### [PASAJE EXTRAÍDO]

'''

Estas sencillas consideraciones nos hacen darnos cuenta de la locura de la avaricia, pero también de su razón más íntima. Es un intento de exorcizar el miedo a la muerte: busca seguridades que en realidad se desmoronan en el mismo momento en que las asimos. 

Recordemos la parábola del hombre insensato, cuyo campo había ofrecido una cosecha abundante, por lo que se adormeció pensando en cómo agrandar su almacén para meter toda la cosecha. El hombre lo había calculado todo, había planeado el futuro. Sin embargo, no había considerado la variable más segura de la vida: la muerte. "Necio", dice el Evangelio, "esta misma noche se te pedirá la vida. Y lo que has preparado, ¿de quién será?" (Lc 12,20).

En otros casos, son los ladrones quienes prestan este servicio. Incluso en los Evangelios hacen un buen número de apariciones, y aunque sus acciones son censurables, pueden convertirse en una advertencia saludable. Es lo que predica Jesús en el Sermón de la Montaña: "No acumuléis tesoros en la tierra, donde la polilla y el orín corroen, y donde los ladrones entran por la fuerza y roban; sino acumulad tesoros en el cielo, donde ni la polilla ni el orín corroen, y donde los ladrones no entran por la fuerza ni roban" (Mt 6, 19-20).

'''

### [DATOS PROPORCIONADOS]

'''

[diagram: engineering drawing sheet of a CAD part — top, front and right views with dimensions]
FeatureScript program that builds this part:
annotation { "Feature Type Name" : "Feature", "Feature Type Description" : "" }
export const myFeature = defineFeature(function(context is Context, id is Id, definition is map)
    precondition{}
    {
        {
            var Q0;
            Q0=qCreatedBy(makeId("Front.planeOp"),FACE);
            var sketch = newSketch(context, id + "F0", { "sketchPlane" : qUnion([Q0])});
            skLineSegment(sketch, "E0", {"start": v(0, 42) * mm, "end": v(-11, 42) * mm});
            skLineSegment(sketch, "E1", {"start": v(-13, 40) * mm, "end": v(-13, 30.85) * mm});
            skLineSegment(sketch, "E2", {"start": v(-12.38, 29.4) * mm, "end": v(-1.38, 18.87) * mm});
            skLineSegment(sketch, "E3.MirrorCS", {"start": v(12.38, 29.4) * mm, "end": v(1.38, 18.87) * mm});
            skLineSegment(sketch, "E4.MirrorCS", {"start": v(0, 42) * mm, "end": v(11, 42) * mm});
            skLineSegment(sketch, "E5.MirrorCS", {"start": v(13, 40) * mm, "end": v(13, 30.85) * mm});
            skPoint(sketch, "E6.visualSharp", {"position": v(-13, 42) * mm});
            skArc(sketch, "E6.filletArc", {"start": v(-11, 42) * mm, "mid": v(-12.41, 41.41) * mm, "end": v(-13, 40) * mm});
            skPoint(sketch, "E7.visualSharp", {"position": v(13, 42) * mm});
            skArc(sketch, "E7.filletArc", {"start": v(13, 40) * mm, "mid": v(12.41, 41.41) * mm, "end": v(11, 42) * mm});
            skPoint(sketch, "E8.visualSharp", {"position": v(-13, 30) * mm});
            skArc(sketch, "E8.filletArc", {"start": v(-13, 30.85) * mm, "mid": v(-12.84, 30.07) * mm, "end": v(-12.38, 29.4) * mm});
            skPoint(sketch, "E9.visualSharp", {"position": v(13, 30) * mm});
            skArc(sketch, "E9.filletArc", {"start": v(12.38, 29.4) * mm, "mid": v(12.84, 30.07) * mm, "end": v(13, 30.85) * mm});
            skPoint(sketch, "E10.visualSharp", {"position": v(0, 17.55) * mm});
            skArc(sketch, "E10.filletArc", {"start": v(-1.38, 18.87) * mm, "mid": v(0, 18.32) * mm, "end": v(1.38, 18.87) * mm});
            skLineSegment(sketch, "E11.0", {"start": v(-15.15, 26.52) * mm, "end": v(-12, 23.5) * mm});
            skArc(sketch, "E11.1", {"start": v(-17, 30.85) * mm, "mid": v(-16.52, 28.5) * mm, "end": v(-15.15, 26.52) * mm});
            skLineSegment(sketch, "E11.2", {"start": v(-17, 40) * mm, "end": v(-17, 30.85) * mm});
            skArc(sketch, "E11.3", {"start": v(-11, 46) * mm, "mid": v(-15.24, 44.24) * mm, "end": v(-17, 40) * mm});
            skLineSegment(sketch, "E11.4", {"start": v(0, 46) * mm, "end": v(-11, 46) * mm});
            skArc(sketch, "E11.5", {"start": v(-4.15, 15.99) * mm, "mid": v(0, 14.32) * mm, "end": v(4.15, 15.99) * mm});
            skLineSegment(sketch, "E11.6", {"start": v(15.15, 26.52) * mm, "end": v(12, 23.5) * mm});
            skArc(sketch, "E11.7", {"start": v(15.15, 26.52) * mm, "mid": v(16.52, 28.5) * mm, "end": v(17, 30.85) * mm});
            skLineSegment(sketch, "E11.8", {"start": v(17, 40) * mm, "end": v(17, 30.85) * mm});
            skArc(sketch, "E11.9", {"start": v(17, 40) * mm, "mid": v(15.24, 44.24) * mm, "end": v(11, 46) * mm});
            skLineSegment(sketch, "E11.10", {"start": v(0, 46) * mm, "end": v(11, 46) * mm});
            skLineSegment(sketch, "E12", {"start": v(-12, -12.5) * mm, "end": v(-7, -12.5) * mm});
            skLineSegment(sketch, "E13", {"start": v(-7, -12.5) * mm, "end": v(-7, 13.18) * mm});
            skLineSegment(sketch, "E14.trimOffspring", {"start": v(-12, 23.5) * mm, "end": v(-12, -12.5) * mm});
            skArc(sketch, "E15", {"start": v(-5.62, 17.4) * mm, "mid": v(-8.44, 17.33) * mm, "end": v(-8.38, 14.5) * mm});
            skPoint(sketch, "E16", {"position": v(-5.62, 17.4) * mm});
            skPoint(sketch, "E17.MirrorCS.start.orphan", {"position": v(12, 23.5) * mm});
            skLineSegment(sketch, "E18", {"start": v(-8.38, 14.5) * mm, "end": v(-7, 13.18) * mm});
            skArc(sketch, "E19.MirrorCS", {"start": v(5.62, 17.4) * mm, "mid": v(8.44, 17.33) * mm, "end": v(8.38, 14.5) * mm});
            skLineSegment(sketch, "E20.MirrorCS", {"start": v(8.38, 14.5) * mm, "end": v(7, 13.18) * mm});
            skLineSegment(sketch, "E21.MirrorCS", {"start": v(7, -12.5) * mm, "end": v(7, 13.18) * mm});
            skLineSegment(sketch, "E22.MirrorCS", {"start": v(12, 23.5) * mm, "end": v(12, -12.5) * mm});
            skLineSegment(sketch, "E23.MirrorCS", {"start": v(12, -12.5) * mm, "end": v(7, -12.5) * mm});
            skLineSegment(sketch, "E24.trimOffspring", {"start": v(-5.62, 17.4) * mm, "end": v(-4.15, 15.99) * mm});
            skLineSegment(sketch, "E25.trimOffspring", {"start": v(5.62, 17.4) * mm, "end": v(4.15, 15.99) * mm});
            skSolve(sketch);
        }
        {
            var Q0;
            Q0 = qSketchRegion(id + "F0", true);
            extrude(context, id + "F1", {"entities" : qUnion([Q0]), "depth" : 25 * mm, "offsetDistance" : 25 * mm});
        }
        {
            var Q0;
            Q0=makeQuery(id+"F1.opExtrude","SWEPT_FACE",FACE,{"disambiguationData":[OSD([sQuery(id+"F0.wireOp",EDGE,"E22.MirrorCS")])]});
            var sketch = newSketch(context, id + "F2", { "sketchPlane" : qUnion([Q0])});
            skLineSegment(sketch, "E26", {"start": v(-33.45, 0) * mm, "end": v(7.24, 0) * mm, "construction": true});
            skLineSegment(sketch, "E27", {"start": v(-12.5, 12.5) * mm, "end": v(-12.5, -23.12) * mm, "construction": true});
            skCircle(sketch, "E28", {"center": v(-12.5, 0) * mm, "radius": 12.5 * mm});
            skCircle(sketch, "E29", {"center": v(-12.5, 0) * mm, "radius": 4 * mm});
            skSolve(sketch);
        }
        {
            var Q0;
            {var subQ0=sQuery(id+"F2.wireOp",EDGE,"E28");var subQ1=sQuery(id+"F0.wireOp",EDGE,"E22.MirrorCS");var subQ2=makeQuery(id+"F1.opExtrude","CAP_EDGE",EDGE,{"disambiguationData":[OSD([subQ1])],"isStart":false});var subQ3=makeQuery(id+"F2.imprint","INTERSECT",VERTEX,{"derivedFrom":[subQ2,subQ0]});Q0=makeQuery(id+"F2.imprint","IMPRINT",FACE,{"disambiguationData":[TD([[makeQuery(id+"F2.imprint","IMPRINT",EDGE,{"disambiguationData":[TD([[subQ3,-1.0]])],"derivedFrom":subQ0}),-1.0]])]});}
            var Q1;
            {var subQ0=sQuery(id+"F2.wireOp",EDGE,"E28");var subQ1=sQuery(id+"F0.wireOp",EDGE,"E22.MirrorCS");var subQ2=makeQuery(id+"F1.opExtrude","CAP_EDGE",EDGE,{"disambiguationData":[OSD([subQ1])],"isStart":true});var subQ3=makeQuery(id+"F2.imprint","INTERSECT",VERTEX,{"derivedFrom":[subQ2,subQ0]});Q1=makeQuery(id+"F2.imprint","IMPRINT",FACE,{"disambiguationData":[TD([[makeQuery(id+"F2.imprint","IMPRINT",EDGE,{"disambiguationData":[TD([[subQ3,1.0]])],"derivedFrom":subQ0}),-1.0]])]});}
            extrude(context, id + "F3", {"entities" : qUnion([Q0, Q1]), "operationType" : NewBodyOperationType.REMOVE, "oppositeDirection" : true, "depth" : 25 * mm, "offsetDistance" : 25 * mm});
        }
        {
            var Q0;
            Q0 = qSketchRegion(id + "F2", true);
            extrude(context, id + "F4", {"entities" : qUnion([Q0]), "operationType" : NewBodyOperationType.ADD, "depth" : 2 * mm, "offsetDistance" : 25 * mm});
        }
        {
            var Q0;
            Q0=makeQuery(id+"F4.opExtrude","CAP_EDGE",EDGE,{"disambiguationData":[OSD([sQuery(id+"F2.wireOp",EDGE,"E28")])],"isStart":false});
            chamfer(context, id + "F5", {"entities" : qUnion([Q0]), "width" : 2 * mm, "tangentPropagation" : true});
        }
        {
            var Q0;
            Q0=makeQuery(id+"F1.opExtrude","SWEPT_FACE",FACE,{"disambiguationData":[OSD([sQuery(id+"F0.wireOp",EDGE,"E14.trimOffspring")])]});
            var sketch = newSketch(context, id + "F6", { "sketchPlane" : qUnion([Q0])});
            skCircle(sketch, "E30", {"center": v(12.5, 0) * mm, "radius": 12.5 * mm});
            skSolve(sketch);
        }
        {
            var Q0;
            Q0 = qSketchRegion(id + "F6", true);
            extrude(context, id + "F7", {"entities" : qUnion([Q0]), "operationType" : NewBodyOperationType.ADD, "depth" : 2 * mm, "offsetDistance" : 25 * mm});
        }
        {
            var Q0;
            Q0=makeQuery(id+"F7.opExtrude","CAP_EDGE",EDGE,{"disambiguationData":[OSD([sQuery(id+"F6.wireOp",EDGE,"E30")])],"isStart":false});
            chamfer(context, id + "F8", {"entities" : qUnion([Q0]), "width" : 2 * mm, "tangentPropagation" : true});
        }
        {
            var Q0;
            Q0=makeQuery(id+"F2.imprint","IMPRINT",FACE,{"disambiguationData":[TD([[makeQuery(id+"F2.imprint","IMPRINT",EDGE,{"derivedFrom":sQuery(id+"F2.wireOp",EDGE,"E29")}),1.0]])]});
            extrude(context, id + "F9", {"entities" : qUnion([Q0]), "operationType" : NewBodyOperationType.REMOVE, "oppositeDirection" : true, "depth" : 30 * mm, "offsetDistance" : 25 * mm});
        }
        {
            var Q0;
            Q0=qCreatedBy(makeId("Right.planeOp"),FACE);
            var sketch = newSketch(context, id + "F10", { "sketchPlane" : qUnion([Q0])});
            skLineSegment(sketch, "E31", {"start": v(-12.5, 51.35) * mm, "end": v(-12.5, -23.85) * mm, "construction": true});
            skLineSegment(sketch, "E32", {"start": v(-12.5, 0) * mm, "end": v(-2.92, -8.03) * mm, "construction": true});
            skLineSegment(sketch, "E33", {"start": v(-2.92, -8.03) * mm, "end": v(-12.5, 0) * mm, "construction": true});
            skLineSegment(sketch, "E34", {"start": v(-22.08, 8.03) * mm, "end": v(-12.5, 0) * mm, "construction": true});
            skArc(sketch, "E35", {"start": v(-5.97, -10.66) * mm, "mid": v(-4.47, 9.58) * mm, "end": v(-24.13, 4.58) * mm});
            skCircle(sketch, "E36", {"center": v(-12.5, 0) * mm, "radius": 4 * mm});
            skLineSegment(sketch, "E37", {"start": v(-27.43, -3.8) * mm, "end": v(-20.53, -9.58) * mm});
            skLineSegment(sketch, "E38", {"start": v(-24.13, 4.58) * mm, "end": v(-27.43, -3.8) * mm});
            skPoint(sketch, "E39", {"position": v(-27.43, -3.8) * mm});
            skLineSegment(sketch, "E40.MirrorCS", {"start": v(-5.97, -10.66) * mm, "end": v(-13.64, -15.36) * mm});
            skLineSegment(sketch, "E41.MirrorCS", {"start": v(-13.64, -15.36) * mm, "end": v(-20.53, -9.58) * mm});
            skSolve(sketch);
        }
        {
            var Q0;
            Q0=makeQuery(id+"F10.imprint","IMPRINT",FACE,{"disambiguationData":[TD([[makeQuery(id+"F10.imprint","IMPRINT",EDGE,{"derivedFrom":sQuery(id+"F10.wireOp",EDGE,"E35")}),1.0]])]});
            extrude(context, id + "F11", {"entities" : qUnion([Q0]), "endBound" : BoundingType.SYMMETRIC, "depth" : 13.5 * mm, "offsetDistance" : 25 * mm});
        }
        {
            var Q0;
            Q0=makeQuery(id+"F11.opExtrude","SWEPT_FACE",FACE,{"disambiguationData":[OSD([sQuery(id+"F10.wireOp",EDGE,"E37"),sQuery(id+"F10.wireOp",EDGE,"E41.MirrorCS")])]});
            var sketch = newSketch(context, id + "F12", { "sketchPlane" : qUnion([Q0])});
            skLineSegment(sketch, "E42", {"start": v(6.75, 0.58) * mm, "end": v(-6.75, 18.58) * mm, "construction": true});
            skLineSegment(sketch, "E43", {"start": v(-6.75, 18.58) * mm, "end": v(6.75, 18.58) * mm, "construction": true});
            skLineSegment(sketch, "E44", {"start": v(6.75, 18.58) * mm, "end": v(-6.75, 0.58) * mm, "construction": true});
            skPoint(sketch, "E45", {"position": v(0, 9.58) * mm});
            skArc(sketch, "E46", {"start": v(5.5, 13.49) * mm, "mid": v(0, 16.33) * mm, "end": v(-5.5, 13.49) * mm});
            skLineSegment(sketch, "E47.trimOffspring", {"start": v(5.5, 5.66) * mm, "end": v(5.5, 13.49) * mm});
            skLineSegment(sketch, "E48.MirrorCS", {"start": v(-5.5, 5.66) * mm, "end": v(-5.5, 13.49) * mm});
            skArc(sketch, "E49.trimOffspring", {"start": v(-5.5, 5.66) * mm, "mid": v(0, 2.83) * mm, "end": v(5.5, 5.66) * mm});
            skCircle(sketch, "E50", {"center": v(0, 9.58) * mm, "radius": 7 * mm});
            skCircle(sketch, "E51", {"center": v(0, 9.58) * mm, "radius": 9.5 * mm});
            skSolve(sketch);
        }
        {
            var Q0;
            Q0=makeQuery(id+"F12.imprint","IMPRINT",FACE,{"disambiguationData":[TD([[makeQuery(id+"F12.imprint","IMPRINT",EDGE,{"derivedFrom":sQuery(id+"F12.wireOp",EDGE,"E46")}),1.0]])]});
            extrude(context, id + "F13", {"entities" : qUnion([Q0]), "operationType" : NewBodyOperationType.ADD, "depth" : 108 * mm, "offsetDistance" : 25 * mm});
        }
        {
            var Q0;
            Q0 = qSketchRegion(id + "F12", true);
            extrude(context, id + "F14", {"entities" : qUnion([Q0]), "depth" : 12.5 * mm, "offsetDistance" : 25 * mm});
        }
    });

'''

### [LISTA DE ACTIVIDADES]
**A.** Vuelve a escribir el fragmento del pasaje sobre la avaricia que comienza en las palabras "En otros casos, son" y termina después de "(Mt 6, 19-20).", y cambia cada "ladrones" por "bandidos".
**B.** Según el pasaje sobre la avaricia, ¿qué variable no había tenido en cuenta el hombre insensato de la parábola?
Los registros son material aparte, independiente del pasaje sobre la avaricia.

### [RESULTADOS EN ORDEN]
**A.**
En otros casos, son los bandidos quienes prestan este servicio. Incluso en los Evangelios hacen un buen número de apariciones, y aunque sus acciones son censurables, pueden convertirse en una advertencia saludable. Es lo que predica Jesús en el Sermón de la Montaña: "No acumuléis tesoros en la tierra, donde la polilla y el orín corroen, y donde los bandidos entran por la fuerza y roban; sino acumulad tesoros en el cielo, donde ni la polilla ni el orín corroen, y donde los bandidos no entran por la fuerza ni roban" (Mt 6, 19-20).

**B.** No había tenido en cuenta la muerte, la variable más segura de la vida.